OAKLAND, Calif. – The White Sox offense is warming up just in time for summer.
In the last 14 games up through Sunday’s 7-3 victory against the A’s at Oakland Coliseum, the Sox are batting .288 with 32 extra-base hits – 11 home runs – and 68 runs scored.
Spearheading the offensive surge has been right fielder Avisail Garcia.
Sox fans have been waiting some time to see this sort of productivity from Garcia, who is hitting .346 after a three-hit game that included a two-run homer.
Garcia has collected two hits or more in six of the last eight games – seven of which the Sox won. He’s hit safely in 19 of the last 21 games and leads the club in batting average, hits, on-base percentage and multi-hit games.
“I’m just trying to work hard every day. I know the numbers are going to be there,” a confident Garcia said. “I just have to be healthy the whole year.”
Garcia missed roughly four months of the 2014 season after diving arms-first for a fly ball on April 9. He had surgery to repair a torn labrum and an avulsion fracture in his left shoulder, and Garcia wasn’t expected to return at all that season.
But he recovered faster than expected and returned to the lineup Aug. 16. He smacked two base hits and drove in a run in his first game back, but there weren’t too many more highlights for Garcia after that.
The experience he gained after the injury proved to be important all by itself, though.
“That’s the best thing we did, because they expected I wasn’t going to play,” Garcia said. “I came back and saw 160 at-bats and then I played in Venezuela a little bit more, so it’s kind of like 280 at-bats. So that’s pretty good for the injury I had.”
Teammate Jose Abreu went a step further in his praise for Garcia after the injury.
“Last year without him, the season wasn’t good for us,” Abreu said through a translator. “This season, with him healthy, he’s capable of showing what he can do in the field. He’s a very, very talented player. He has five tools, and he has shown it. He made us a better team. I’m very happy to have him here right now for us and the momentum he is giving.”
The Sox acquired Garcia from Detroit in 2013 as part of the three-team deal that sent Jake Peavy to Boston. He spent two months of that season with the Sox and showed flashes of the player he could be, but is now proving with his bat and his health that he belongs, Ventura said.
Garcia said he’s feeling confident at the plate right now and better understands the way pitchers are approaching his at-bats.
That was on display while reaching base four times Saturday, including a two-run, game-tying single in the third inning. He came back from an 0-2 count and saw nine pitches before the key hit.
It was the second time in as many days that Garcia came up clutch. He cranked a two-out double Friday to cap a five-run seventh inning on the way to a 7-6 victory.
“You have to be patient,” Garcia said. “Sometimes that’s going to happen. Sometimes you’re going to strike out. Sometimes you’re going to homer. Sometimes you’re going to hit a base hit. You have to be patient.”
The offense seems to have taken that cue from Garcia, having drawn more walks so far in May as it did in all of April.
The White Sox entered Sunday’s game batting .281 in May with a .345 OBP and 30 extra-base hits.

|---|

→ Task to carry out
Please answer these questions from the article on Avisail Garcia:
1. What was the final score of Sunday's win against the A's?
2. On what date did Garcia return to the lineup in 2014?
3. From which team did the Sox acquire Garcia in 2013?

|---|

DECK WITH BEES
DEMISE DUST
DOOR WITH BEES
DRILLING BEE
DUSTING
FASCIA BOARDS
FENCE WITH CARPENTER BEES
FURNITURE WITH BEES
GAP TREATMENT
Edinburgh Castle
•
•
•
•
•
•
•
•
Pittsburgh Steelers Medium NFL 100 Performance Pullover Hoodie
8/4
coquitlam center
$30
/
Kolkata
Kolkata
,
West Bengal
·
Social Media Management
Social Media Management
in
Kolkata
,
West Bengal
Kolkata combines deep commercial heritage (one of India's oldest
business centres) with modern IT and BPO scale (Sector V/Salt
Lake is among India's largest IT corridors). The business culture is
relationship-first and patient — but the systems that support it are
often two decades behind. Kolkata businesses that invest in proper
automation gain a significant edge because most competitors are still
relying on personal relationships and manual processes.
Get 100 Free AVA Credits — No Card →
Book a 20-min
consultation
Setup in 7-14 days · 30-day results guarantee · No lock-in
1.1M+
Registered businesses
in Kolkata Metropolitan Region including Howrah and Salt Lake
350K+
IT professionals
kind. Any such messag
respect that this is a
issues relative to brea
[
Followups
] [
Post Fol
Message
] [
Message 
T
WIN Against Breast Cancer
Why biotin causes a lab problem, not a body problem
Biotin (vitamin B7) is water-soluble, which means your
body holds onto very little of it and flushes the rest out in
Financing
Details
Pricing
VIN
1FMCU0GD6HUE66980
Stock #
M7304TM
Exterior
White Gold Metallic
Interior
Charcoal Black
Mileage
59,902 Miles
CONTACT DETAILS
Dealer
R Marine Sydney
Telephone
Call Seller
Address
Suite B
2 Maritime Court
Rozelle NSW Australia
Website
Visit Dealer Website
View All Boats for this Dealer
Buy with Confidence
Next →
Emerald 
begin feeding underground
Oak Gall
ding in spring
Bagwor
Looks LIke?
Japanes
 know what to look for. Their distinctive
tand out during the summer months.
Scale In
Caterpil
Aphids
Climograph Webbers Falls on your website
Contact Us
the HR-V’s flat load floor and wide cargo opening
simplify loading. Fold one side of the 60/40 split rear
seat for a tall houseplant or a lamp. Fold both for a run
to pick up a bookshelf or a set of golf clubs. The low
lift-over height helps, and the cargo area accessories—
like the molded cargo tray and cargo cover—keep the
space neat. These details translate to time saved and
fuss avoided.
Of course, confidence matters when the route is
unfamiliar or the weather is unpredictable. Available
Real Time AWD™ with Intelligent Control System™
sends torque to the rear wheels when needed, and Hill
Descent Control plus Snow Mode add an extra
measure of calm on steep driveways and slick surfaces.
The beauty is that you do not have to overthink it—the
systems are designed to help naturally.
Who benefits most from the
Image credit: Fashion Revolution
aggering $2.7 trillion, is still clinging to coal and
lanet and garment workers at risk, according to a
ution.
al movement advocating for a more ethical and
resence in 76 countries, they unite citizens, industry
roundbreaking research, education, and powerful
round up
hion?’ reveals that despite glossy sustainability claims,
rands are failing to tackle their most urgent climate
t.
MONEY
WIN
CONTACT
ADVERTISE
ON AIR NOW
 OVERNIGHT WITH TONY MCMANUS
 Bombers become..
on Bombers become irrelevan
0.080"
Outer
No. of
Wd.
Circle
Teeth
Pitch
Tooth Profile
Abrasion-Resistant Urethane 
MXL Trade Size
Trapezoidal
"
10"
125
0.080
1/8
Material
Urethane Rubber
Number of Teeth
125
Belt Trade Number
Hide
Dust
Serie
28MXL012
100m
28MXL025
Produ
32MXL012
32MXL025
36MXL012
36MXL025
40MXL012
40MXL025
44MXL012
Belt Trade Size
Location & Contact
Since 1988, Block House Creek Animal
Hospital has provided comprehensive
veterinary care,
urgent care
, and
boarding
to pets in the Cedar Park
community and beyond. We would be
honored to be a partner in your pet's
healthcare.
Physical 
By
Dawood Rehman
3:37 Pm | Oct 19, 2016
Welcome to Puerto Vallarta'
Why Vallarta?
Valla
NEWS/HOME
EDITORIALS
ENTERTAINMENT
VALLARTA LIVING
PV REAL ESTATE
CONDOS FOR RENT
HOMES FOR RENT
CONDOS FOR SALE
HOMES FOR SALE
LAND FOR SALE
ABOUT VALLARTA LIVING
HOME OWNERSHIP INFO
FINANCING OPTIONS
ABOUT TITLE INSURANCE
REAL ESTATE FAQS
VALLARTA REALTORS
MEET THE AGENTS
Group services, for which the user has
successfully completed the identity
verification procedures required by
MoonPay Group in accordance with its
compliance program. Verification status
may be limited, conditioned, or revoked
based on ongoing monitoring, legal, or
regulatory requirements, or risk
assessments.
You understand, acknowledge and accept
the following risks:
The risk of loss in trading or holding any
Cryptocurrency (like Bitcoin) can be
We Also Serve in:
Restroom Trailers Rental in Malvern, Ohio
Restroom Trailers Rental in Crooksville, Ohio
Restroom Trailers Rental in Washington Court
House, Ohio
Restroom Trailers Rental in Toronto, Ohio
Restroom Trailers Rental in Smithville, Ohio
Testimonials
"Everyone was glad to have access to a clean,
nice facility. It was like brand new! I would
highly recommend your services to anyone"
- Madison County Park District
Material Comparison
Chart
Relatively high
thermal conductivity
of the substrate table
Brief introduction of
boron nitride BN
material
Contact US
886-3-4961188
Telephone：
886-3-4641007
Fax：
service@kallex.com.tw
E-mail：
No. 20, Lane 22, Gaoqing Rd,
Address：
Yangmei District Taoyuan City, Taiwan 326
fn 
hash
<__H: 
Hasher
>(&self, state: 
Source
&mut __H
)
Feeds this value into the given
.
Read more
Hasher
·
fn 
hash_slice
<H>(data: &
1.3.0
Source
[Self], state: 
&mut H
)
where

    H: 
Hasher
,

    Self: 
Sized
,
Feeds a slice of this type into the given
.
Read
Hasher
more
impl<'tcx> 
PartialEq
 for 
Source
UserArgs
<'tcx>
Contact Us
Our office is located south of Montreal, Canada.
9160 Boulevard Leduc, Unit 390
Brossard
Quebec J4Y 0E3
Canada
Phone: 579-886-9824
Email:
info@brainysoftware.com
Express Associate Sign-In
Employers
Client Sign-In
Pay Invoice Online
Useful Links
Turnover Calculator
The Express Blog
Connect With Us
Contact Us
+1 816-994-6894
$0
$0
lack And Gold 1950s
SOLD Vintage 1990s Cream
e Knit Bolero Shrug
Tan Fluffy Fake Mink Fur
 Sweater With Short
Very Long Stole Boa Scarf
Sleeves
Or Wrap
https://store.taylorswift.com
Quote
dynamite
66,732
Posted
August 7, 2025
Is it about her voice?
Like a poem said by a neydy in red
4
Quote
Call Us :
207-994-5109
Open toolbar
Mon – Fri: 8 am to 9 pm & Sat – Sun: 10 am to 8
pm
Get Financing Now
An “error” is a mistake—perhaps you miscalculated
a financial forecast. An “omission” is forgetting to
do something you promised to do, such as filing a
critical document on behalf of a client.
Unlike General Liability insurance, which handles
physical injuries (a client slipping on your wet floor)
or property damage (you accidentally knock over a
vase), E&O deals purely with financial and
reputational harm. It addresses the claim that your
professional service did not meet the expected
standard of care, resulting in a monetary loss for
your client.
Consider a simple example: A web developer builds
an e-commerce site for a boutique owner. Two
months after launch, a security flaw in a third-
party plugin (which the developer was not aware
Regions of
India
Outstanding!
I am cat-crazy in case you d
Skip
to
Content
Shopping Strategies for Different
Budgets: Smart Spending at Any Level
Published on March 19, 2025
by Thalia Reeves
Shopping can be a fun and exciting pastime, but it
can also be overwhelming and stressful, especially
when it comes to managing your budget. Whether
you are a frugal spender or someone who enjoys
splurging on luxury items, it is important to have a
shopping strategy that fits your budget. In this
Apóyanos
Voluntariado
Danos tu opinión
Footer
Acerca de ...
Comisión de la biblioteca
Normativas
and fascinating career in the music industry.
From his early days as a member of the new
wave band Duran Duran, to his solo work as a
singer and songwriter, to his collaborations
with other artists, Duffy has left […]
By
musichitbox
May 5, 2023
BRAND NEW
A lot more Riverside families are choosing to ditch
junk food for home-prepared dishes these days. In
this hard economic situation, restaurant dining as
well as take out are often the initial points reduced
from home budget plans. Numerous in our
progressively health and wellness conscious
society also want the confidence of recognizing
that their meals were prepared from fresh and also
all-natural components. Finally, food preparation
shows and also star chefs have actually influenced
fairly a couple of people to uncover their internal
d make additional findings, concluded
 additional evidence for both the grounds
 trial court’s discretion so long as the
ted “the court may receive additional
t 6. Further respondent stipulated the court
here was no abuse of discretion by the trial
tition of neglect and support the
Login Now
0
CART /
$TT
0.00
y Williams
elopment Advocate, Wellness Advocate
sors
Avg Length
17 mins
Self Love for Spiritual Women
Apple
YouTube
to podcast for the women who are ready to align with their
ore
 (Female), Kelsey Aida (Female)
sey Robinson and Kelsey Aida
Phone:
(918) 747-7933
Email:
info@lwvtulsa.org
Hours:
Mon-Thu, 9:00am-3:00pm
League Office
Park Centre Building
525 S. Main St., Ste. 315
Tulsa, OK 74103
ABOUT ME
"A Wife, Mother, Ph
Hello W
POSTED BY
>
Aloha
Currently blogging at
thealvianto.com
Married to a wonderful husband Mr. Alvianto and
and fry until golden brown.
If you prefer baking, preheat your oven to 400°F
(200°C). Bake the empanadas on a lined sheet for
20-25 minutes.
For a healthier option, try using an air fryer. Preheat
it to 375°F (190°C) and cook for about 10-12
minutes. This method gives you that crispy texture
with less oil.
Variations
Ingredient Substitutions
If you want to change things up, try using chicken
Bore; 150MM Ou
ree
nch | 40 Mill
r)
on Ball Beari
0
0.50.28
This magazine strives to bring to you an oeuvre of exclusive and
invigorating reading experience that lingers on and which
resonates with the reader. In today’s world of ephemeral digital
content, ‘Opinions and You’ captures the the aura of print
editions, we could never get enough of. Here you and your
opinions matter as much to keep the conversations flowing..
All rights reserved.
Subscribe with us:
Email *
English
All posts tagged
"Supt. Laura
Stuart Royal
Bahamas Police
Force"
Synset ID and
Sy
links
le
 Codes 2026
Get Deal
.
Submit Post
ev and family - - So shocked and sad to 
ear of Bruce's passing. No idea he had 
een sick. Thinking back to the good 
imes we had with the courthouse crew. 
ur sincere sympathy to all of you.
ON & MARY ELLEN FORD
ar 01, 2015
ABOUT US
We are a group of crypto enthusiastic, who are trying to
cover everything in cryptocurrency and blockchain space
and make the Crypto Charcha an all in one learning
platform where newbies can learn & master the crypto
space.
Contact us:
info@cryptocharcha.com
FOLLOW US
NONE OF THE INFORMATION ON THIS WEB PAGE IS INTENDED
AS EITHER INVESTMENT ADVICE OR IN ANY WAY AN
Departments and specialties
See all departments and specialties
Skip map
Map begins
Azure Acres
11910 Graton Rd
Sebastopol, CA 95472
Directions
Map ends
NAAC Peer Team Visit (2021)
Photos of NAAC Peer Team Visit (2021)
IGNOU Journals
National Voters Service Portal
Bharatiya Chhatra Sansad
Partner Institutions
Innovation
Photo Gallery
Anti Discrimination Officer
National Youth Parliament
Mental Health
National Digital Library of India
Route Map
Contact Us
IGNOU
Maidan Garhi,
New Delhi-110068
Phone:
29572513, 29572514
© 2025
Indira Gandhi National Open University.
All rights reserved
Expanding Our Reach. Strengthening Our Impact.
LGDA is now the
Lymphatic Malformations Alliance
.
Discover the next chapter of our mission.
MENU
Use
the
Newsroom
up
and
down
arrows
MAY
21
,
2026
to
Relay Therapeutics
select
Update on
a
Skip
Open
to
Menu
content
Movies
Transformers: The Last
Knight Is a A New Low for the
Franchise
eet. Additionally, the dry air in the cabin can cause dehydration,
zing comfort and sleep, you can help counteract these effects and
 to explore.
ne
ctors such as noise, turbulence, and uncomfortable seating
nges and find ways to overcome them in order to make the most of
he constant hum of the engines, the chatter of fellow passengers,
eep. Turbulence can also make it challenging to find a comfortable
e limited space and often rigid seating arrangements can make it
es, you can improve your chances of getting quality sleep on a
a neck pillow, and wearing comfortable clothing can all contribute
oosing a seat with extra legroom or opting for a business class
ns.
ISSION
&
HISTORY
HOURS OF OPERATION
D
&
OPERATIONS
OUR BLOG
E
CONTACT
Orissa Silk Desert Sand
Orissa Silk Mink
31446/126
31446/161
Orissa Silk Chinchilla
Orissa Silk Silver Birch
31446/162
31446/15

|---|

→ Answer for this exercise
1. 7-3
2. Aug. 16
3. Detroit